China expels Canadian diplomat in tit-for-tat move

time:2023-06-04 12:34:32source:NBC News author:Press center2

China has expelled Canada's consul in Shanghai in retaliation for Ottawa sending home a Chinese diplomat accused of trying to intimidate a Canadian MP.

On Monday, Canada declared China's diplomat Zhao Wei "persona non grata" and ordered her to leave the country.

In response, China on Tuesday ordered the removal of Jennifer Lynn Lalonde, Canada's diplomat in its Shanghai Consulate.

"China reserves the right to further react," Beijing said in a statement.

Both diplomats have five days to exit the countries.

The censures mark a significant deterioration in relations between Ottawa and Beijing following reports of alleged Chinese political interference in Canada.

Canada had accused China of targeting its opposition lawmaker Michael Chong and his relatives in Hong Kong after Mr Chong accused China of human rights abuses.

Last Thursday, Canada summoned China's ambassador to reiterate that Canada would not tolerate interference in its affairs.

Diplomatic relations between the two countries have been strained since the detention of Huawei Technologies executive Meng Wanzhou, held in Canada on US fraud charges in 2018, and Beijing's subsequent arrest of two Canadians on spying charges.

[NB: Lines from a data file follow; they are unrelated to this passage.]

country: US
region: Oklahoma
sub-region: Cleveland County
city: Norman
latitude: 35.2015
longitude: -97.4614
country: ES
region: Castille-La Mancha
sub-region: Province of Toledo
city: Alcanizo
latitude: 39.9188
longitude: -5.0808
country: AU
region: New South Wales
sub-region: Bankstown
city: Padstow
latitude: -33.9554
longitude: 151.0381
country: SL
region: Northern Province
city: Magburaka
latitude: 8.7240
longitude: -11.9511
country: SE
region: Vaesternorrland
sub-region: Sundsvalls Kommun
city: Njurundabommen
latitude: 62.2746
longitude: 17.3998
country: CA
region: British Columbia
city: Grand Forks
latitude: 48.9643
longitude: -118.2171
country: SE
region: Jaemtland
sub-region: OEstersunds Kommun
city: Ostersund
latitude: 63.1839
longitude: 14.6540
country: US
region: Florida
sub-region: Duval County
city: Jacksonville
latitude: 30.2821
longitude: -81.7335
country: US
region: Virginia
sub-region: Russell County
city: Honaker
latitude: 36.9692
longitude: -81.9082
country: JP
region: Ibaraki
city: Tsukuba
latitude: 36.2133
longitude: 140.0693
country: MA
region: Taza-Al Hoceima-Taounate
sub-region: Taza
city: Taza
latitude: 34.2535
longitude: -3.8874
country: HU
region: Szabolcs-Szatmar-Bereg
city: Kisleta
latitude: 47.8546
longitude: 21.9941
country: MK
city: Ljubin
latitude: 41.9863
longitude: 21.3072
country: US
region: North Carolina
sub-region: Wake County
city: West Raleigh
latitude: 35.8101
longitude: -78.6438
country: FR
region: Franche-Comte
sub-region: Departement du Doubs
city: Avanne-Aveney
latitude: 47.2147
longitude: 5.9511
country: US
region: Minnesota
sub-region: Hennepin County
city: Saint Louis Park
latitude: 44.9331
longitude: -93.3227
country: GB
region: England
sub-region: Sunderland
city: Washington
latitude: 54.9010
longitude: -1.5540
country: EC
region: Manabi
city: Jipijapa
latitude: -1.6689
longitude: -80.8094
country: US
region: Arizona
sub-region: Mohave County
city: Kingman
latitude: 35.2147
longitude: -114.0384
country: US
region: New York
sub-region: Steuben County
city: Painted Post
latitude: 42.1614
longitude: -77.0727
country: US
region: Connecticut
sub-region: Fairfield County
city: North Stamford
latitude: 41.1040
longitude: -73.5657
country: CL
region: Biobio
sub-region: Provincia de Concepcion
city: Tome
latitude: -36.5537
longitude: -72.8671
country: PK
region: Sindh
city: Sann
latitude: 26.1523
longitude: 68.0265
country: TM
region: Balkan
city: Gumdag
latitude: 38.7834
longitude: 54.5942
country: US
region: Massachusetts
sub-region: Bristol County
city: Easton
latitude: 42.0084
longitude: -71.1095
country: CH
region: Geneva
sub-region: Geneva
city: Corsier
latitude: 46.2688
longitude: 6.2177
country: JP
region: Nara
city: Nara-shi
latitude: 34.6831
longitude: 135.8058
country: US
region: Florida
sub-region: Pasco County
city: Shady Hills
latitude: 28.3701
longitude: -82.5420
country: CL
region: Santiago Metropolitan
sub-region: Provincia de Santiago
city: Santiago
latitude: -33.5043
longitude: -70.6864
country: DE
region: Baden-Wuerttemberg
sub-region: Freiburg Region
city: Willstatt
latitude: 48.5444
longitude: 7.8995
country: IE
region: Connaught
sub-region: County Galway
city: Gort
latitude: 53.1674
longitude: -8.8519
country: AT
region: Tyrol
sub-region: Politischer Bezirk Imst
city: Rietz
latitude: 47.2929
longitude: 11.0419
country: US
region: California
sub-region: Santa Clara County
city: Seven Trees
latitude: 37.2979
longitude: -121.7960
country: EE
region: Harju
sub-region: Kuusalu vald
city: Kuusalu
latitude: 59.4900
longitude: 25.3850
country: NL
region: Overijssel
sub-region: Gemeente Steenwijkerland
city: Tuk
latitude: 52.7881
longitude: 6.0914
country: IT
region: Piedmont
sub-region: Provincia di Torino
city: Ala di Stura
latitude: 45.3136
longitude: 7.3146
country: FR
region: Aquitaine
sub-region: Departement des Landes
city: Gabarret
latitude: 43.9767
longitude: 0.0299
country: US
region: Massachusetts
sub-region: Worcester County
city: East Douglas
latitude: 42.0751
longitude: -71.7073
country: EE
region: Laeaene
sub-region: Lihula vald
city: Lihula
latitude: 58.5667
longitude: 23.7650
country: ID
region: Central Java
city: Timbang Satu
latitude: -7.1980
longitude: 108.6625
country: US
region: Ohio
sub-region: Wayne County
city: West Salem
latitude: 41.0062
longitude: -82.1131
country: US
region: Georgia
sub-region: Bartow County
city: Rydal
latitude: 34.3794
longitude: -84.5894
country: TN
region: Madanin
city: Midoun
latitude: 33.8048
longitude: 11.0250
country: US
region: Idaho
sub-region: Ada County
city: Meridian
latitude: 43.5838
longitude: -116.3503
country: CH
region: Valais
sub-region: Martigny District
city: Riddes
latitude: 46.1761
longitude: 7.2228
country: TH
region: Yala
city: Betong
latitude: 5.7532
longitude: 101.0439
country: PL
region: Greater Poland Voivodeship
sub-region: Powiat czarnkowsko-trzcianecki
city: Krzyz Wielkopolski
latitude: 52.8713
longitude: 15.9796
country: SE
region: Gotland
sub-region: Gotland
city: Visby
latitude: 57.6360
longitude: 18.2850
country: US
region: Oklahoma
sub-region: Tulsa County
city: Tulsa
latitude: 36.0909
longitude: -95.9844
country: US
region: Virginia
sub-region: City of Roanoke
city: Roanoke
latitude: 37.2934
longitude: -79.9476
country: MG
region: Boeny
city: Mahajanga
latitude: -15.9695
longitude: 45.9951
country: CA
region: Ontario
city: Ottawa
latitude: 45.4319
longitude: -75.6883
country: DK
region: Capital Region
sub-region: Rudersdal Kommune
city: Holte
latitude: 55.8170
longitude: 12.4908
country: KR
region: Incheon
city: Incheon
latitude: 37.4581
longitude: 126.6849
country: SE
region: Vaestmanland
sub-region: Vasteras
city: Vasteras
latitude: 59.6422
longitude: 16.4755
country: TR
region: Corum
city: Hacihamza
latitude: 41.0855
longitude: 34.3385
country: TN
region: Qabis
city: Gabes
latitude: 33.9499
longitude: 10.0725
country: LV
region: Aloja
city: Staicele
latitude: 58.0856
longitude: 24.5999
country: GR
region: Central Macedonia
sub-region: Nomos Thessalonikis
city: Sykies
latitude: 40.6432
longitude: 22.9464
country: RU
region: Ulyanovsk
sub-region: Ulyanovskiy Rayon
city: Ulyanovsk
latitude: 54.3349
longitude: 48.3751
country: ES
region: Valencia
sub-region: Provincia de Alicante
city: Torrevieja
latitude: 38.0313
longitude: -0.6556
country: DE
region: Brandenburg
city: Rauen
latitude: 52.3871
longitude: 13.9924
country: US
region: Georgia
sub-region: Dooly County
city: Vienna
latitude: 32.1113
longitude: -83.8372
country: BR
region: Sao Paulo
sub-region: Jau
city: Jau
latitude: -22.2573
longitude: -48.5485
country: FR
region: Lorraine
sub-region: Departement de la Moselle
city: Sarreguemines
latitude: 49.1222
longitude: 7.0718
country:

All three were freed in 2021.

At the time, China insisted the two cases were not linked, but critics accused Beijing of using the Canadians as political bargaining chips.

Canada's Foreign Affairs Minister Mélanie Joly on Monday declared Mr Zhao a "persona non grata", a Latin phrase for an "unwelcome person".

China called the move "unscrupulous" and declared the same of Ms Lalonde - saying it was a "reciprocal countermeasure".

On Tuesday, Prime Minister Justin Trudeau said Canada "will not be intimidated" by China following Beijing's tit-for-tat expulsion.

"We will continue to do everything necessary to keep Canadians protected from foreign interference," he said.

The move by Ottawa follows a Canadian intelligence report, which emerged in the Globe and Mail newspaper, that accused Mr Zhao of being involved in gathering information about Mr Chong, 51, following his vocal criticism China's treatment of its Uyghur minority population.

It said Canada's spy agency believes China sought details about Mr Chong's relatives in Hong Kong in an effort to deter "anti-China positions".

The politician put forward a motion in parliament in 2021 that declared China's treatment of Uyghurs a genocide. China has denied the accusations and sanctioned Mr Chong shortly after.

Ms Joly said on Monday that Canada "will not tolerate any form of foreign interference in our internal affairs" and that the decision to expel the diplomat had "been taken after careful consideration of all factors at play".

Canada's spy agency has since been directed to immediately pass on information about threats to members of parliament and their families.

"China strongly condemns and firmly opposes this and has lodged serious démarches and strong protest to Canada," China's Ministry of Foreign Affairs said in a statement on Tuesday.

China last week accused Canada of "slander and defamation" over the claims Beijing targeted Mr Chong and his family.

Mr Chong, a Conservative, has criticised the governing Liberals of mishandling the matter and on Monday said: "It shouldn't have taken two years for the government to make this decision".

The allegations come amid other intelligence reports, leaked to Canadian media outlets, that have accused China of attempting to interfere in Canadian elections.

In March, Canadian Prime Minister Justin Trudeau announced an independent special rapporteur to investigate the interference claims.